== The problem ==
Go through the entries and copy every line that has the string "neck" in it.

(Keypoint coordinate data)

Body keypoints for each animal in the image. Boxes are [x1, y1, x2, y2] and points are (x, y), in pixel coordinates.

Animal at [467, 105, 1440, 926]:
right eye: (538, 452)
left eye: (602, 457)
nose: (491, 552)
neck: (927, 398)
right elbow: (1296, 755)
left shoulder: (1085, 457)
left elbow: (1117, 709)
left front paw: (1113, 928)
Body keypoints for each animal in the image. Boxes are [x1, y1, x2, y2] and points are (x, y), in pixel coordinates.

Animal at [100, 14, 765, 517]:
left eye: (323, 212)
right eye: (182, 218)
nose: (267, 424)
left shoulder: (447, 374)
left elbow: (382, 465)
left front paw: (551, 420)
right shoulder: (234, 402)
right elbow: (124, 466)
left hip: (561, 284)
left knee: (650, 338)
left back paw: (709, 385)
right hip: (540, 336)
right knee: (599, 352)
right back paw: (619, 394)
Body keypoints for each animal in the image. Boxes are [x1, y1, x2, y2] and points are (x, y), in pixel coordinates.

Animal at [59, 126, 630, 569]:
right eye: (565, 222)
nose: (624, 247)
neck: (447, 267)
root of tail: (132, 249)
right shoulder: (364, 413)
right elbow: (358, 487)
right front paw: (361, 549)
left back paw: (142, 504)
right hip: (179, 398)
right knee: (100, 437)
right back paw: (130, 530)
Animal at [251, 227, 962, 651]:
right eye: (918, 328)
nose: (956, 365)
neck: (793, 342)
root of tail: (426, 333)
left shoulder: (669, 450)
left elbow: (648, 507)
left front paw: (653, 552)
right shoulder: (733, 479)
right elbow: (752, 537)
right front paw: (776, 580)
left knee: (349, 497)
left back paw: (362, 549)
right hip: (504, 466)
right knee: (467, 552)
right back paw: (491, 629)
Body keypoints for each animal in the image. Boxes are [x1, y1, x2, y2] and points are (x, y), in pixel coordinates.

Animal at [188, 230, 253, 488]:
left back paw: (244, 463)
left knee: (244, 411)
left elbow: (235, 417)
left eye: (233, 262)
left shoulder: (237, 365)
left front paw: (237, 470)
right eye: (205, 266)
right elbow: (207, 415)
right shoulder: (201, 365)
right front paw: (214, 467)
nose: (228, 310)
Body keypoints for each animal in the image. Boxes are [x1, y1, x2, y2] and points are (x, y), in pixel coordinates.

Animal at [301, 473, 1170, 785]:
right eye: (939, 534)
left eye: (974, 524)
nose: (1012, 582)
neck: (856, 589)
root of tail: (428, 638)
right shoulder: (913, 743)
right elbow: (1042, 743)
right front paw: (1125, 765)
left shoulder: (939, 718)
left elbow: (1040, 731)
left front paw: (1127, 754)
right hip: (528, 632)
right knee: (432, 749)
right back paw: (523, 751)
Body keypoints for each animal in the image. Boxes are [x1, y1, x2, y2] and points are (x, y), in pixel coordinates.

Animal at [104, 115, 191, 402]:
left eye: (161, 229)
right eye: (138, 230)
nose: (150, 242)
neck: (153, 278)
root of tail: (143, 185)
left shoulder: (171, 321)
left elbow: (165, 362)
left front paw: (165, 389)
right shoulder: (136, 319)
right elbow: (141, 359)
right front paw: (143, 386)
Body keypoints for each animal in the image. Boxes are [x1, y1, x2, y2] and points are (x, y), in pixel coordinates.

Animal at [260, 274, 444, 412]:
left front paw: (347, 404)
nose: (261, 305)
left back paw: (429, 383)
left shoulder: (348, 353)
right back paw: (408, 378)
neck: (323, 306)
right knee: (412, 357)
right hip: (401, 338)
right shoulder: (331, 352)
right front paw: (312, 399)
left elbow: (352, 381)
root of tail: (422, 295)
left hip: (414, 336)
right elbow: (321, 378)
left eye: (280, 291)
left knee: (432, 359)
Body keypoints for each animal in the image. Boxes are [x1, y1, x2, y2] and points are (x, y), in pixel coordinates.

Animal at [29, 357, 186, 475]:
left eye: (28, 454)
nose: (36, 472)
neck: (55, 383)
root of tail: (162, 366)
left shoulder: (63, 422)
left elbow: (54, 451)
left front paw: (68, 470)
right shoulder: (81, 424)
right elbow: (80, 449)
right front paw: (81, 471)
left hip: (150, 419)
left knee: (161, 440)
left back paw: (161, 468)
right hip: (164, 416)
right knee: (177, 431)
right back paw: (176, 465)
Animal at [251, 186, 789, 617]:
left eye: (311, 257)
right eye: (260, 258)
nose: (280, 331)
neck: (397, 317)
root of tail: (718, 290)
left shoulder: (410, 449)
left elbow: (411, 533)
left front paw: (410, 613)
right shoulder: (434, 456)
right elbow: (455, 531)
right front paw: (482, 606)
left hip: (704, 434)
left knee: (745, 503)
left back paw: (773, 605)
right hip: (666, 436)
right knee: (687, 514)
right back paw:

== Finished task ==
neck: (927, 398)
neck: (447, 267)
neck: (793, 342)
neck: (856, 589)
neck: (153, 278)
neck: (323, 306)
neck: (55, 383)
neck: (397, 317)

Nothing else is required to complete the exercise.